Reimporting Existing Data (Visible Data Stores)

Under some circumstances you may wish to reimport a data store which you already have loaded in your current SeqMonk project. You might want to do this to apply one of the import modification options (removing duplicates, extending reads,filtering etc) to a data set which you didn't initially modify, or you might want to convert a data group into a dataset.

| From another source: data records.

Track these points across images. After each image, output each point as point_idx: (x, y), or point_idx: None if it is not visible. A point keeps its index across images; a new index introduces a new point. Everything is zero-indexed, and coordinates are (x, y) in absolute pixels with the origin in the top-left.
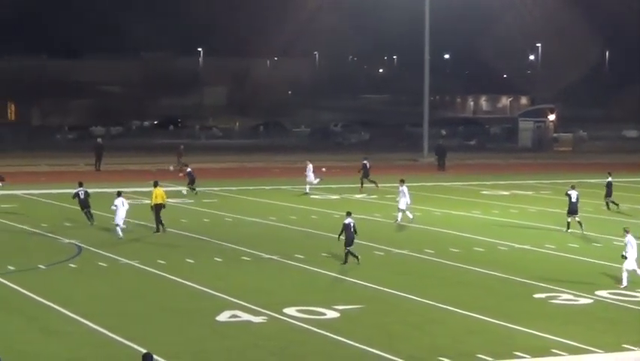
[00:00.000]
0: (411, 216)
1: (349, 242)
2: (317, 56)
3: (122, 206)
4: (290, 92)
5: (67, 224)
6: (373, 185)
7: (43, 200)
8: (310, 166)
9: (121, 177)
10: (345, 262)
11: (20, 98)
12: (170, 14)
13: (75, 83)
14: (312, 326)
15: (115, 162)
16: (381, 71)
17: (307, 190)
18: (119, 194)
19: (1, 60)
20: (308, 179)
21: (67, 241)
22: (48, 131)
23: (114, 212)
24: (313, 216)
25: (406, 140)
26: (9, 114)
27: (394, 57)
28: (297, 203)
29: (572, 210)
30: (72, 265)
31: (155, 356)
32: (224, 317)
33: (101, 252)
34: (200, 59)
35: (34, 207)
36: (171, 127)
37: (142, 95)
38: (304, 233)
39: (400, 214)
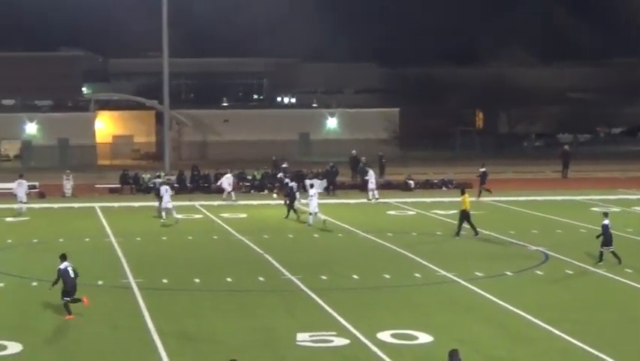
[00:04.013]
0: None
1: (606, 242)
2: None
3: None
4: None
5: (534, 231)
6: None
7: (511, 207)
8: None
9: (587, 185)
10: (600, 260)
11: (488, 106)
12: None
13: (543, 91)
14: None
15: (582, 169)
16: None
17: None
18: (311, 186)
19: (469, 69)
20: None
21: (534, 248)
22: (515, 139)
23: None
24: None
25: None
26: (477, 122)
27: None
28: None
29: None
30: (538, 272)
31: None
32: None
33: (568, 259)
34: None
35: (502, 214)
36: None
37: (609, 102)
38: None
39: None
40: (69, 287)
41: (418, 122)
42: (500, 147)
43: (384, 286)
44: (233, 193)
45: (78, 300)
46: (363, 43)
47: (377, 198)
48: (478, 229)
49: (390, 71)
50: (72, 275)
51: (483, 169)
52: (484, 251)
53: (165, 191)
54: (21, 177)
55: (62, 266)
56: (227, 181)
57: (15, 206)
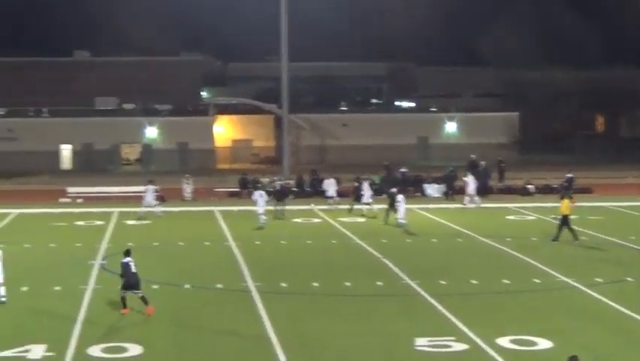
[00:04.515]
0: None
1: None
2: None
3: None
4: None
5: None
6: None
7: (632, 212)
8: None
9: None
10: None
11: (609, 110)
12: None
13: None
14: None
15: None
16: None
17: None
18: (398, 192)
19: (588, 72)
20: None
21: None
22: (636, 143)
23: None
24: None
25: None
26: (597, 126)
27: None
28: None
29: None
30: None
31: None
32: None
33: None
34: None
35: (622, 219)
36: None
37: None
38: None
39: None
40: (131, 281)
41: (538, 127)
42: (621, 151)
43: (504, 291)
44: (333, 200)
45: (146, 302)
46: (480, 47)
47: (477, 204)
48: (579, 237)
49: (509, 75)
50: (134, 270)
51: (570, 175)
52: (604, 257)
53: (260, 196)
54: (150, 182)
55: (125, 260)
56: (330, 186)
57: (138, 210)
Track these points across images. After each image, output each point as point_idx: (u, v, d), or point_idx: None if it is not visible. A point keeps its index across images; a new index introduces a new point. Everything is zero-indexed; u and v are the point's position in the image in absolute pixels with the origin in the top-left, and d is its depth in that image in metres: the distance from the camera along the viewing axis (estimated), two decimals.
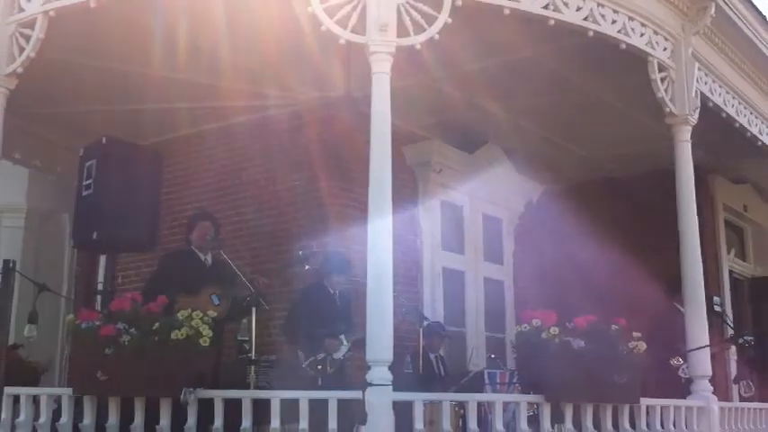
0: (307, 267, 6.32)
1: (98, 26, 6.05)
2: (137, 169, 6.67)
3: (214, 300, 5.89)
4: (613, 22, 6.03)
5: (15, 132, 6.83)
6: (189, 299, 5.67)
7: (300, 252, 6.48)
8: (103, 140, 6.64)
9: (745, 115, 7.73)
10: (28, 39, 5.81)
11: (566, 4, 5.72)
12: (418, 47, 5.20)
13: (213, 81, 7.18)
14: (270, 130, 8.05)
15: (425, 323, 6.80)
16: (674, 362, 6.28)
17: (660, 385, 6.60)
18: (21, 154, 8.59)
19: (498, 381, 6.94)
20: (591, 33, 5.90)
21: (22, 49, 5.85)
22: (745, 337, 7.10)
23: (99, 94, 7.48)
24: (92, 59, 6.74)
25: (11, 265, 4.38)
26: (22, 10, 5.89)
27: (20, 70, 5.87)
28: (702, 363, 6.32)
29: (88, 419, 5.21)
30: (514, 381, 6.58)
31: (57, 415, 5.45)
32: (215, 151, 8.45)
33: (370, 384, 4.64)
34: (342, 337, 6.16)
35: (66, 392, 5.42)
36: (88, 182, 6.51)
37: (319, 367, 5.97)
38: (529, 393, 5.47)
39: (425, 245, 8.58)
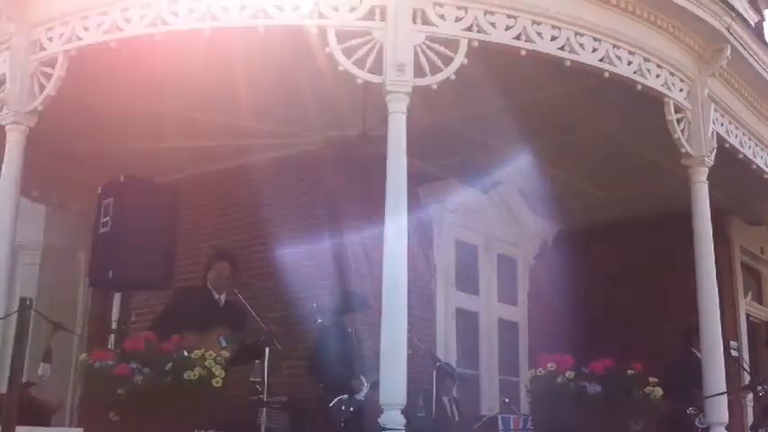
0: (319, 321, 6.31)
1: (118, 66, 6.11)
2: (154, 207, 6.67)
3: (221, 341, 5.86)
4: (629, 63, 6.04)
5: (34, 170, 6.87)
6: (196, 338, 5.62)
7: (315, 304, 6.46)
8: (121, 178, 6.66)
9: (761, 156, 7.70)
10: (49, 77, 5.88)
11: (581, 46, 5.74)
12: (434, 87, 5.23)
13: (231, 120, 7.24)
14: (285, 169, 8.09)
15: (437, 365, 6.74)
16: (690, 410, 6.17)
17: None
18: (39, 191, 8.64)
19: (512, 426, 6.85)
20: (606, 74, 5.91)
21: (42, 87, 5.92)
22: (764, 386, 6.98)
23: (117, 132, 7.54)
24: (112, 98, 6.81)
25: (27, 302, 4.37)
26: (43, 49, 5.97)
27: (40, 108, 5.93)
28: (719, 409, 6.20)
29: None
30: (529, 426, 6.49)
31: None
32: (231, 189, 8.48)
33: (383, 429, 4.59)
34: (362, 377, 6.13)
35: None
36: (105, 219, 6.52)
37: (343, 408, 5.94)
38: None
39: (439, 284, 8.54)
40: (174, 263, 7.06)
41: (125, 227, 6.47)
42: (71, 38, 5.81)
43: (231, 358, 5.97)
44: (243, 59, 6.08)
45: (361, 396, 6.08)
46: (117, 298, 8.80)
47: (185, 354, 4.94)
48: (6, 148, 5.99)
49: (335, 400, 5.91)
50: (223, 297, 6.53)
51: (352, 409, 5.94)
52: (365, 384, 6.11)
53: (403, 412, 4.70)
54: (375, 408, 4.86)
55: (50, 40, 5.94)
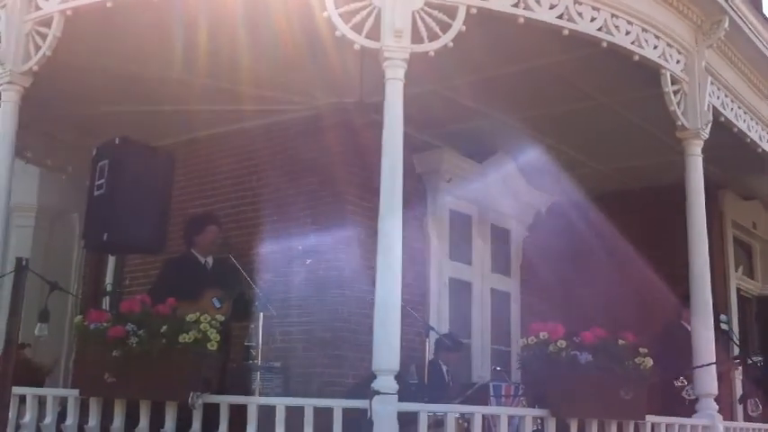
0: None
1: (114, 27, 6.07)
2: (149, 170, 6.63)
3: (215, 303, 5.88)
4: (627, 33, 6.02)
5: (28, 131, 6.84)
6: (191, 305, 5.62)
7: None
8: (117, 141, 6.61)
9: (756, 131, 7.71)
10: (44, 37, 5.84)
11: (580, 15, 5.72)
12: (432, 54, 5.20)
13: (228, 84, 7.20)
14: (281, 135, 8.08)
15: (442, 335, 6.79)
16: (677, 383, 6.23)
17: (666, 404, 6.56)
18: (32, 153, 8.59)
19: (503, 393, 6.92)
20: (605, 44, 5.90)
21: (38, 48, 5.87)
22: (754, 358, 7.05)
23: (113, 94, 7.51)
24: (107, 60, 6.76)
25: (24, 263, 4.37)
26: (39, 8, 5.92)
27: (35, 68, 5.90)
28: (709, 381, 6.27)
29: (94, 421, 5.21)
30: (519, 394, 6.55)
31: (61, 416, 5.45)
32: (228, 154, 8.46)
33: (377, 393, 4.63)
34: None
35: (72, 394, 5.43)
36: (100, 182, 6.48)
37: None
38: (534, 407, 5.43)
39: (433, 254, 8.56)
40: (168, 227, 7.06)
41: (120, 189, 6.44)
42: None
43: (231, 315, 6.01)
44: (240, 23, 6.04)
45: None
46: (111, 261, 8.82)
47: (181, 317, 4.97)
48: (0, 109, 5.96)
49: None
50: (210, 260, 6.52)
51: None
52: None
53: (396, 378, 4.74)
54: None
55: None
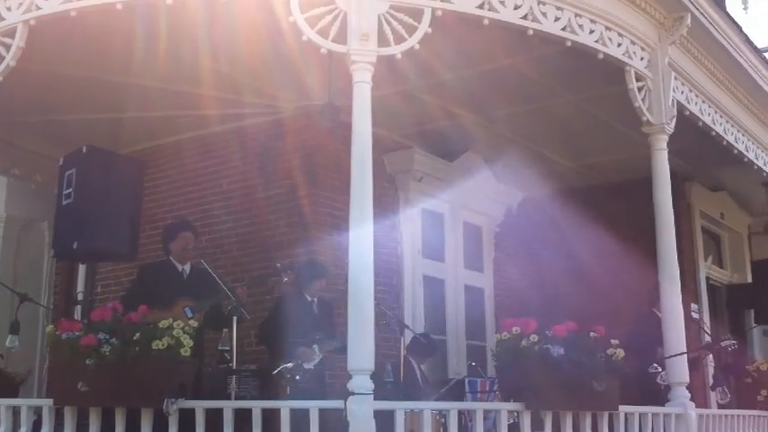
0: (285, 280, 6.32)
1: (78, 35, 6.03)
2: (117, 178, 6.62)
3: (187, 312, 5.87)
4: (591, 32, 6.08)
5: None
6: (162, 312, 5.60)
7: (278, 264, 6.47)
8: (84, 149, 6.59)
9: (721, 124, 7.82)
10: (8, 48, 5.76)
11: (544, 15, 5.76)
12: (399, 56, 5.22)
13: (194, 89, 7.18)
14: (250, 139, 8.08)
15: (416, 336, 6.81)
16: (651, 369, 6.32)
17: (642, 392, 6.66)
18: (0, 162, 8.55)
19: (479, 389, 6.97)
20: (569, 43, 5.96)
21: (2, 59, 5.79)
22: (726, 342, 7.15)
23: (79, 102, 7.47)
24: (72, 68, 6.72)
25: None
26: (2, 19, 5.83)
27: (0, 79, 5.84)
28: (680, 370, 6.37)
29: (69, 430, 5.18)
30: (495, 389, 6.61)
31: (36, 426, 5.42)
32: (195, 160, 8.44)
33: (352, 393, 4.65)
34: (315, 347, 6.14)
35: (46, 403, 5.39)
36: (68, 191, 6.46)
37: (288, 376, 5.92)
38: (509, 401, 5.49)
39: (406, 252, 8.61)
40: (138, 234, 7.04)
41: (88, 198, 6.43)
42: (30, 7, 5.68)
43: (206, 323, 6.01)
44: (206, 28, 6.03)
45: (310, 365, 6.09)
46: (82, 269, 8.77)
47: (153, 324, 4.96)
48: None
49: (280, 367, 5.88)
50: (187, 268, 6.55)
51: (298, 377, 5.92)
52: (317, 354, 6.13)
53: (371, 378, 4.77)
54: (340, 374, 4.92)
55: (9, 9, 5.80)
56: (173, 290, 6.20)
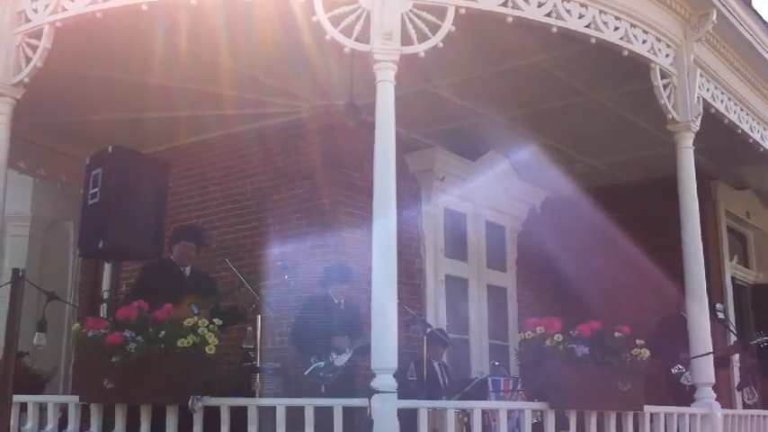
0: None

To reimport a data store simply make it visible in the chromsome view and then select File > Import Data > Visible Data Stores. You will see the standard options for single end data import, along with some re-import specific options. Once re-imported you will have a new data set for each visible data store and this new data will have those options applied. The new data set will have the same name as the original data store, but with "_reimport" appended to it.

Reimport Options

Options

Generally the options you have when re-importing are the same as you'd see when importing data from a traditional data source (BAM file etc). There are a few useful additional options though.

HiC data

If the data store you are re-importing is a HiC data store then you will have the option to either keep this as a HiC dataset, or convert it to a standard dataset (losing the HiC linkage information). If you keep the data as HiC you can opt to ignore reads with paired distances shorter than a cutoff you supply, and you can choose to completely remove any trans hits from the reimported data.

All data

You can choose to reverse all of your reads. This will change forward reads to reverse and vice versa. Reads with no strand information will not be changed. Please note that reversal of reads happens before the read is extended, so the extension will effectively happen at the 3' end of the original read if both of these options are selected.
You can filter the imported reads against an annotation track. You can choose to keep only reads which overlap a feature type, or exclude those which overlap a feature type.
You can filter the reads by length, so that only reads falling into the specified size range are kept
You can filter the reads based on their strand. Only reads with the select strands are kept.
You can downsample your data. To do this you provide a target sample size and the program randomly filters your data to try to achieve this. The program applies a fixed probability of being kept on every read it imports. This means that the final data size will not necessarily be exactly what you specified, but it should be very close.
You can choose to extend your reads. This is a standard import option, but the reimport filter lets you do one extra trick which is to specify a negative extension size. This can be useful if, for example you want to analyse only the start positions of all reads. The negative extension will never truncate past the start of a read so it's safe to enter a very high negative value if you just want the first base.